#### Records supplied

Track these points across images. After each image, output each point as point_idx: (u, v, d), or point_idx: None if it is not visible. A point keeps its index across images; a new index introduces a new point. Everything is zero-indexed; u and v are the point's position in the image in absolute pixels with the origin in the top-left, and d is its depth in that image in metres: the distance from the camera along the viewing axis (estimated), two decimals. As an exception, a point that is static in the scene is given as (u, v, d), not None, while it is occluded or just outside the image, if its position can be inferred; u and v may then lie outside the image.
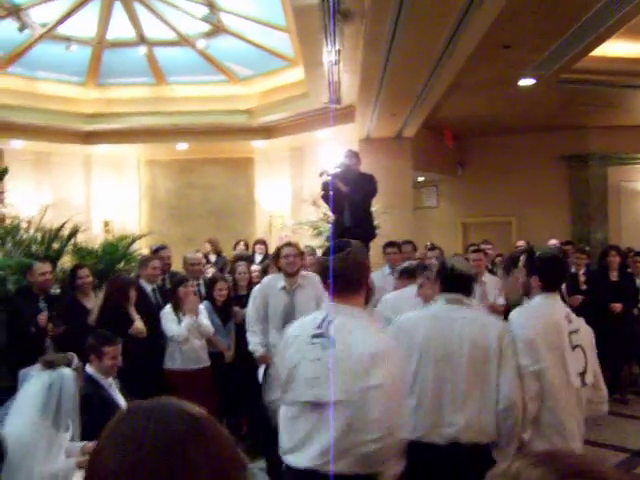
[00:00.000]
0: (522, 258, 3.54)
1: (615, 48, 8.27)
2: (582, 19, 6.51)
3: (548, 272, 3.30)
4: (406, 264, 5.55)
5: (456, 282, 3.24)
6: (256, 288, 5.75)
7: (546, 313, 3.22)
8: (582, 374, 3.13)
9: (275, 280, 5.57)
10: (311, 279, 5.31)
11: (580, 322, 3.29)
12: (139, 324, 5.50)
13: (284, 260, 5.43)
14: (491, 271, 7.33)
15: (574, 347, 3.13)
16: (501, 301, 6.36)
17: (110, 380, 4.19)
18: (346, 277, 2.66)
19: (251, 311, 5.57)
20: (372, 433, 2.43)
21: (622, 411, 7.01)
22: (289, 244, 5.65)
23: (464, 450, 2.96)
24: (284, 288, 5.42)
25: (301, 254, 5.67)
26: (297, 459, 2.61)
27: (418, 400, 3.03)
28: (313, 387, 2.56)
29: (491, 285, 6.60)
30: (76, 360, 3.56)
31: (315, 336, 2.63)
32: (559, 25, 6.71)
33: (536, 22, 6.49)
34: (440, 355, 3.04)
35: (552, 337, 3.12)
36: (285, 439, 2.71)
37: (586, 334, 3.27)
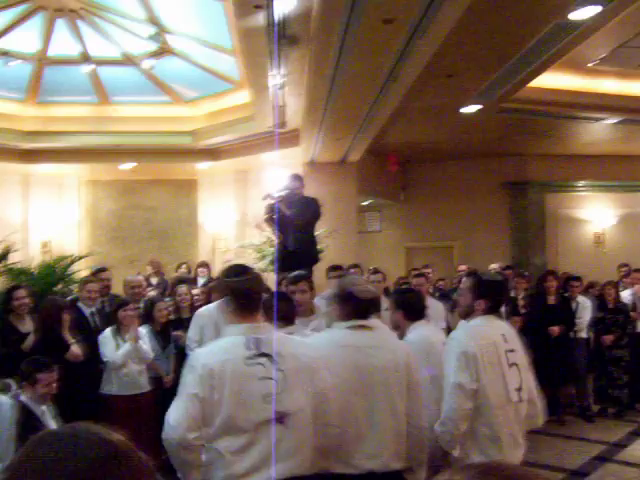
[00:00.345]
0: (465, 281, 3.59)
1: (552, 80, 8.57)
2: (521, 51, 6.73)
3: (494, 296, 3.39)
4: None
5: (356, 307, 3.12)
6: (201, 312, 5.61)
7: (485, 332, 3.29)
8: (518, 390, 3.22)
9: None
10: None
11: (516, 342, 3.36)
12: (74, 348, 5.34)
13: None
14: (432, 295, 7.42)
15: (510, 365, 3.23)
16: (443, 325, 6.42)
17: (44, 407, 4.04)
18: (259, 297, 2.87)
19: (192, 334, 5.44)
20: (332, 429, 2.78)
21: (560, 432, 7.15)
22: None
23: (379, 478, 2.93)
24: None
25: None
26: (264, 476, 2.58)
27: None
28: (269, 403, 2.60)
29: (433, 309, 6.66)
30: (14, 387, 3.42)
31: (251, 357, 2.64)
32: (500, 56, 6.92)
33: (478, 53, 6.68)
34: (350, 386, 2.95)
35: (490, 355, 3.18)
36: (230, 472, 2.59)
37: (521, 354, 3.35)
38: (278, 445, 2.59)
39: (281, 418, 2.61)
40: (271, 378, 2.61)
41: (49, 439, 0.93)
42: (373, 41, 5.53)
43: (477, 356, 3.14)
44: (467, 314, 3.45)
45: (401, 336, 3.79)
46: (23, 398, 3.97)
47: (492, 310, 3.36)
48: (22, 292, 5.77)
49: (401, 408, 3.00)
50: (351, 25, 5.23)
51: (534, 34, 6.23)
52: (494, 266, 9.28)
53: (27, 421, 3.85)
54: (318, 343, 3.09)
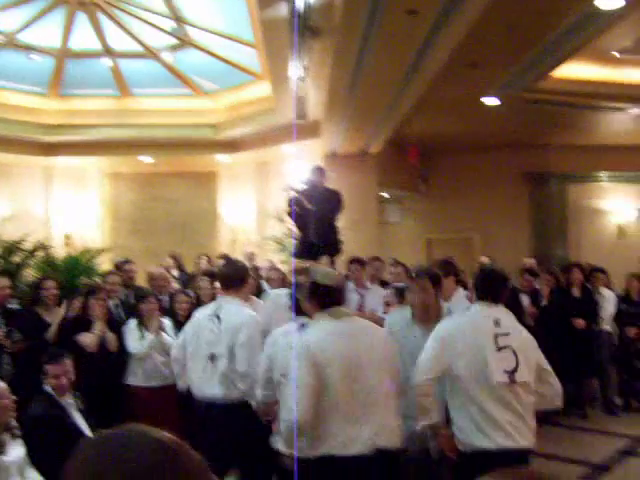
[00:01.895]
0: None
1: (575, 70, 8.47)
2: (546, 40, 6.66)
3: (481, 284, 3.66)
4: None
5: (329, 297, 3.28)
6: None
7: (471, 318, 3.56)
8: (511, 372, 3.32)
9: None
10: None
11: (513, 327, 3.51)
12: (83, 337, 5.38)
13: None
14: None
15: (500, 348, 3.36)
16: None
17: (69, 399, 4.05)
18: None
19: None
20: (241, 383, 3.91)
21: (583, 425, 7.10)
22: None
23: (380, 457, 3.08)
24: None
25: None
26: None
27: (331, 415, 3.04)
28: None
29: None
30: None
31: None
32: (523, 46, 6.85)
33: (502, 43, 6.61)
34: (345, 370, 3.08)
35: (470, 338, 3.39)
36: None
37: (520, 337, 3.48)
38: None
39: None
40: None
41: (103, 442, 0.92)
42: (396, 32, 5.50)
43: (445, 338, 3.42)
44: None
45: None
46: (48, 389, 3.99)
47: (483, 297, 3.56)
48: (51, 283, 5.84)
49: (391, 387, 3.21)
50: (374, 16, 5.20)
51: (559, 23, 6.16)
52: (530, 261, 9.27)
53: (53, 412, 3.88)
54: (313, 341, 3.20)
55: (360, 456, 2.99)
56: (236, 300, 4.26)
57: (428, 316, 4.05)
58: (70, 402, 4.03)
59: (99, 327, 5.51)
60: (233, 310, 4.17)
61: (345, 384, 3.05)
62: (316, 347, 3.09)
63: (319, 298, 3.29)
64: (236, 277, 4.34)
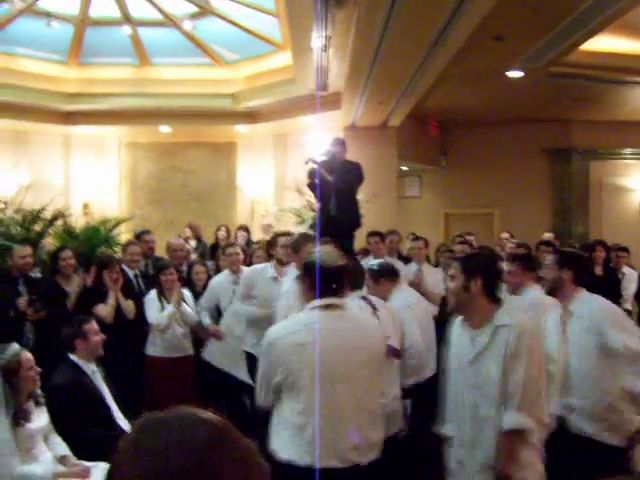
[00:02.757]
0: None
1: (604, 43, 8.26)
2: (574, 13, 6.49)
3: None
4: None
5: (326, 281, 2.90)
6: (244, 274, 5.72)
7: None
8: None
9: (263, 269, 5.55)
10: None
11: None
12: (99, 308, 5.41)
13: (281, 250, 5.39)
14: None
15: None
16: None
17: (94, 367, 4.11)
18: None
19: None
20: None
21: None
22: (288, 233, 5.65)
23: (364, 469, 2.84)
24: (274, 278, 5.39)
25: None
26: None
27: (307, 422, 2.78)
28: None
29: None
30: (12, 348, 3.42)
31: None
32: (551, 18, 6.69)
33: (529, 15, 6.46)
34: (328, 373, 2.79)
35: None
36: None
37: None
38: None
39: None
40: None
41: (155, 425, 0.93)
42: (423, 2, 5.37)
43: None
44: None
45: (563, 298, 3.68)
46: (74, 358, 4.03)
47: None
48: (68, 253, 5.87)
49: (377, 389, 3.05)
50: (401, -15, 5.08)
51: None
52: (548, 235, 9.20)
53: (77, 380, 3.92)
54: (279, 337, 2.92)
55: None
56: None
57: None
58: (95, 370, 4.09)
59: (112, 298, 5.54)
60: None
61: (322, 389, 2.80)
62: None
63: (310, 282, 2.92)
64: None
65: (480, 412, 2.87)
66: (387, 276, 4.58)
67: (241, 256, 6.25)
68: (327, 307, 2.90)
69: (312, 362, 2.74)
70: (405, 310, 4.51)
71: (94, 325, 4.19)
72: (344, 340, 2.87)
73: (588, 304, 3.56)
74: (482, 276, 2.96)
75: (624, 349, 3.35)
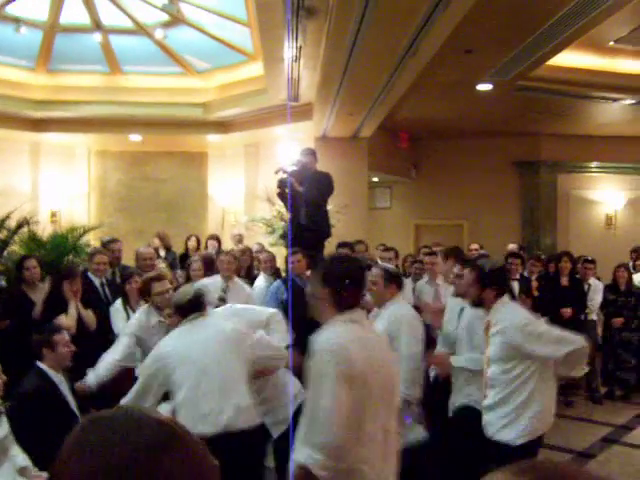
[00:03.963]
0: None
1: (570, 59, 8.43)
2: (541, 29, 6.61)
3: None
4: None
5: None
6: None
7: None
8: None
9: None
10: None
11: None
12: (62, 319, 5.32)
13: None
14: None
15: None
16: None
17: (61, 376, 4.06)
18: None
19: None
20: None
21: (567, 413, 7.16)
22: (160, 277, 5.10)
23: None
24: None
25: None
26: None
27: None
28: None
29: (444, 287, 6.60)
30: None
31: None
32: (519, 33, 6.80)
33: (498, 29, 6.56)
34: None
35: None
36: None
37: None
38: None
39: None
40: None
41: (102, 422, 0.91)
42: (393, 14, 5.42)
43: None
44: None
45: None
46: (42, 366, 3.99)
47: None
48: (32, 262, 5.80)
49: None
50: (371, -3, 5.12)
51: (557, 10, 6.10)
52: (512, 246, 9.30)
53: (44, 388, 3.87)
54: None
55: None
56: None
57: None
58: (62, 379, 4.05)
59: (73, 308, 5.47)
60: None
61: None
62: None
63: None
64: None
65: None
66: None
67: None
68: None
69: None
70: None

########

■ Task brief
Leave out the pictures and set down all of the data exactly.

■ Written solution
Track these points across images. After each image, output each point as point_idx: (u, v, d), or point_idx: None if it is not visible. A point keeps its index across images; a new index introduces a new point. Everything is zero-indexed; u and v are the point's position in the image in absolute pixels with the origin in the top-left, and d is its depth in that image in metres: the distance from the camera along the viewing axis (estimated), two decimals. As an exception, a point that is static in the scene is given as (u, v, d), not None, while it is occluded or just outside the image, if its position can be inferred; u and v may then lie outside the image.
[00:00.000]
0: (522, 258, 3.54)
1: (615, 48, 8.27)
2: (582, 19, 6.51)
3: (548, 272, 3.30)
4: (406, 264, 5.55)
5: (456, 282, 3.24)
6: (256, 288, 5.75)
7: (546, 313, 3.22)
8: (582, 374, 3.13)
9: (275, 280, 5.57)
10: (311, 279, 5.31)
11: (580, 322, 3.29)
12: (139, 324, 5.50)
13: (284, 260, 5.43)
14: (491, 271, 7.33)
15: (574, 347, 3.13)
16: (501, 301, 6.36)
17: (110, 380, 4.19)
18: (346, 277, 2.66)
19: (251, 311, 5.57)
20: (372, 433, 2.43)
21: (622, 411, 7.01)
22: (289, 244, 5.65)
23: (464, 450, 2.96)
24: (284, 288, 5.42)
25: (301, 254, 5.67)
26: (297, 459, 2.61)
27: (418, 400, 3.03)
28: (313, 387, 2.56)
29: (491, 285, 6.60)
30: (76, 360, 3.56)
31: (315, 336, 2.63)
32: (559, 25, 6.71)
33: (536, 22, 6.49)
34: (440, 355, 3.04)
35: (552, 337, 3.12)
36: (285, 439, 2.71)
37: (586, 334, 3.27)
[00:00.345]
0: (465, 281, 3.59)
1: (552, 80, 8.57)
2: (521, 51, 6.73)
3: (494, 296, 3.39)
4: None
5: (356, 307, 3.12)
6: (201, 312, 5.61)
7: (485, 332, 3.29)
8: (518, 390, 3.22)
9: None
10: None
11: (516, 342, 3.36)
12: (74, 348, 5.34)
13: None
14: (432, 295, 7.42)
15: (510, 365, 3.23)
16: (443, 325, 6.42)
17: (44, 407, 4.04)
18: (259, 297, 2.87)
19: (192, 334, 5.44)
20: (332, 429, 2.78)
21: (560, 432, 7.15)
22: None
23: (379, 478, 2.93)
24: None
25: None
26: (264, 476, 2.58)
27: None
28: (269, 403, 2.60)
29: (433, 309, 6.66)
30: (14, 387, 3.42)
31: (251, 357, 2.64)
32: (500, 56, 6.92)
33: (478, 53, 6.68)
34: (350, 386, 2.95)
35: (490, 355, 3.18)
36: (230, 472, 2.59)
37: (521, 354, 3.35)
38: (278, 445, 2.59)
39: (281, 418, 2.61)
40: (271, 378, 2.61)
41: (49, 439, 0.93)
42: (373, 41, 5.53)
43: (477, 356, 3.14)
44: (467, 314, 3.45)
45: (401, 336, 3.79)
46: (23, 398, 3.97)
47: (492, 310, 3.36)
48: (22, 292, 5.77)
49: (401, 408, 3.00)
50: (351, 25, 5.23)
51: (534, 34, 6.23)
52: (494, 266, 9.28)
53: (27, 421, 3.85)
54: (318, 343, 3.09)
[00:01.895]
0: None
1: (575, 70, 8.47)
2: (546, 40, 6.66)
3: (481, 284, 3.66)
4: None
5: (329, 297, 3.28)
6: None
7: (471, 318, 3.56)
8: (511, 372, 3.32)
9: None
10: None
11: (513, 327, 3.51)
12: (83, 337, 5.38)
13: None
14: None
15: (500, 348, 3.36)
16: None
17: (69, 399, 4.05)
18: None
19: None
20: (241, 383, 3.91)
21: (583, 425, 7.10)
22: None
23: (380, 457, 3.08)
24: None
25: None
26: None
27: (331, 415, 3.04)
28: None
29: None
30: None
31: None
32: (523, 46, 6.85)
33: (502, 43, 6.61)
34: (345, 370, 3.08)
35: (470, 338, 3.39)
36: None
37: (520, 337, 3.48)
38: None
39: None
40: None
41: (103, 442, 0.92)
42: (396, 32, 5.50)
43: (445, 338, 3.42)
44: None
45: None
46: (48, 389, 3.99)
47: (483, 297, 3.56)
48: (51, 283, 5.84)
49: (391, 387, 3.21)
50: (374, 16, 5.20)
51: (559, 23, 6.16)
52: (530, 261, 9.27)
53: (53, 412, 3.88)
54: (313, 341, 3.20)
55: (360, 456, 2.99)
56: (236, 300, 4.26)
57: (428, 316, 4.05)
58: (70, 402, 4.03)
59: (99, 327, 5.51)
60: (233, 310, 4.17)
61: (345, 384, 3.05)
62: (316, 347, 3.09)
63: (319, 298, 3.29)
64: (236, 277, 4.34)
[00:02.757]
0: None
1: (604, 43, 8.26)
2: (574, 13, 6.49)
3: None
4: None
5: (326, 281, 2.90)
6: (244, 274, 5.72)
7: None
8: None
9: (263, 269, 5.55)
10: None
11: None
12: (99, 308, 5.41)
13: (281, 250, 5.39)
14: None
15: None
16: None
17: (94, 367, 4.11)
18: None
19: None
20: None
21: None
22: (288, 233, 5.65)
23: (364, 469, 2.84)
24: (274, 278, 5.39)
25: None
26: None
27: (307, 422, 2.78)
28: None
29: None
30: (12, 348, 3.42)
31: None
32: (551, 18, 6.69)
33: (529, 15, 6.46)
34: (328, 373, 2.79)
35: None
36: None
37: None
38: None
39: None
40: None
41: (155, 425, 0.93)
42: (423, 2, 5.37)
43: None
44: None
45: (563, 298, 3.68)
46: (74, 358, 4.03)
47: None
48: (68, 253, 5.87)
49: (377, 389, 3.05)
50: (401, -15, 5.08)
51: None
52: (548, 235, 9.20)
53: (77, 380, 3.92)
54: (279, 337, 2.92)
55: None
56: None
57: None
58: (95, 370, 4.09)
59: (112, 298, 5.54)
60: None
61: (322, 389, 2.80)
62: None
63: (310, 282, 2.92)
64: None
65: (480, 412, 2.87)
66: (387, 276, 4.58)
67: (241, 256, 6.25)
68: (327, 307, 2.90)
69: (312, 362, 2.74)
70: (405, 310, 4.51)
71: (94, 325, 4.19)
72: (344, 340, 2.87)
73: (588, 304, 3.56)
74: (482, 276, 2.96)
75: (624, 349, 3.35)
[00:03.963]
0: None
1: (570, 59, 8.43)
2: (541, 29, 6.61)
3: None
4: None
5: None
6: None
7: None
8: None
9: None
10: None
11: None
12: (62, 319, 5.32)
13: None
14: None
15: None
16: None
17: (61, 376, 4.06)
18: None
19: None
20: None
21: (567, 413, 7.16)
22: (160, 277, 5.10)
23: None
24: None
25: None
26: None
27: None
28: None
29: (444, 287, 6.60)
30: None
31: None
32: (519, 33, 6.80)
33: (498, 29, 6.56)
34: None
35: None
36: None
37: None
38: None
39: None
40: None
41: (102, 422, 0.91)
42: (393, 14, 5.42)
43: None
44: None
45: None
46: (42, 366, 3.99)
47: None
48: (32, 262, 5.80)
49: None
50: (371, -3, 5.12)
51: (557, 10, 6.10)
52: (512, 246, 9.30)
53: (44, 388, 3.87)
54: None
55: None
56: None
57: None
58: (62, 379, 4.05)
59: (73, 308, 5.47)
60: None
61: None
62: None
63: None
64: None
65: None
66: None
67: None
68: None
69: None
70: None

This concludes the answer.